== Study material

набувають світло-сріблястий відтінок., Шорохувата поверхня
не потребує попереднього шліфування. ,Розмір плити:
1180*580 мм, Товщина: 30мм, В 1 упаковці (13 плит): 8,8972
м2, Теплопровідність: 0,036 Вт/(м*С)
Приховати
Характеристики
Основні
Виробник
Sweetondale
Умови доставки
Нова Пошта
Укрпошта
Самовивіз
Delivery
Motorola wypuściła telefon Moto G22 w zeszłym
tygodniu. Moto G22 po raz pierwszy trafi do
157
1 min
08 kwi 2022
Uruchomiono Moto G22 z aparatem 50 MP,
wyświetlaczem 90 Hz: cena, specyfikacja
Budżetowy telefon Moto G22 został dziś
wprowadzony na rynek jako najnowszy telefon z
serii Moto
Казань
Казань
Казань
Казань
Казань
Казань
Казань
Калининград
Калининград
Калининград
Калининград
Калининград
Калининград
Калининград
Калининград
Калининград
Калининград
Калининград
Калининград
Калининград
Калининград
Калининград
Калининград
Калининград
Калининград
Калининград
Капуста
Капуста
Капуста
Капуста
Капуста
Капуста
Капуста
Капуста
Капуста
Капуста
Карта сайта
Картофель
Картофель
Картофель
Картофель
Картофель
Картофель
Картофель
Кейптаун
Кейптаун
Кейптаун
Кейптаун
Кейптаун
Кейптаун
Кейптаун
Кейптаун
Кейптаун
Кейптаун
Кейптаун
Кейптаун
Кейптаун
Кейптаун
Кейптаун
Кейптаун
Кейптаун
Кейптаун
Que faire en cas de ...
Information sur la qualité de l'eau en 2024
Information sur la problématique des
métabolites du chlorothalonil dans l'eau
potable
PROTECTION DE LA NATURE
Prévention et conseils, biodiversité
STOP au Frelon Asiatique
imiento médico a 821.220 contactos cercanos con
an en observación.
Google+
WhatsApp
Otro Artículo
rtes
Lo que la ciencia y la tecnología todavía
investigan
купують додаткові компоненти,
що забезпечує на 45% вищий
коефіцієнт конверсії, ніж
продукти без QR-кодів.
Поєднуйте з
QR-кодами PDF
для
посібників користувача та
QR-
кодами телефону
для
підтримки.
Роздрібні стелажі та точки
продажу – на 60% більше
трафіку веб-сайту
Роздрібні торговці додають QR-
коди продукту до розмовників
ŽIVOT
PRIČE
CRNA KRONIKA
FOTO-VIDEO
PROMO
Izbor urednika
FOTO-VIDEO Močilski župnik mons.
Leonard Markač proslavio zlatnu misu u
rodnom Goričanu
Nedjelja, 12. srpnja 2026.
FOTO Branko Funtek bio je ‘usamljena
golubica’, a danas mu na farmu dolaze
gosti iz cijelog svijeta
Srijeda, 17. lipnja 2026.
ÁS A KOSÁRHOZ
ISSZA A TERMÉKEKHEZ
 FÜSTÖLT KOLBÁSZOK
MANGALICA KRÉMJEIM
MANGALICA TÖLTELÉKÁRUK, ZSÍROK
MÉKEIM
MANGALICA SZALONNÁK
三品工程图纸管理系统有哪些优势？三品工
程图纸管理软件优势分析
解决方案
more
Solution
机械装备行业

====

(Action item)
Search the preceding listing for "telefon" and extract every line where it is found.

(Response for this exercise)
Motorola wypuściła telefon Moto G22 w zeszłym
Budżetowy telefon Moto G22 został dziś
wprowadzony na rynek jako najnowszy telefon z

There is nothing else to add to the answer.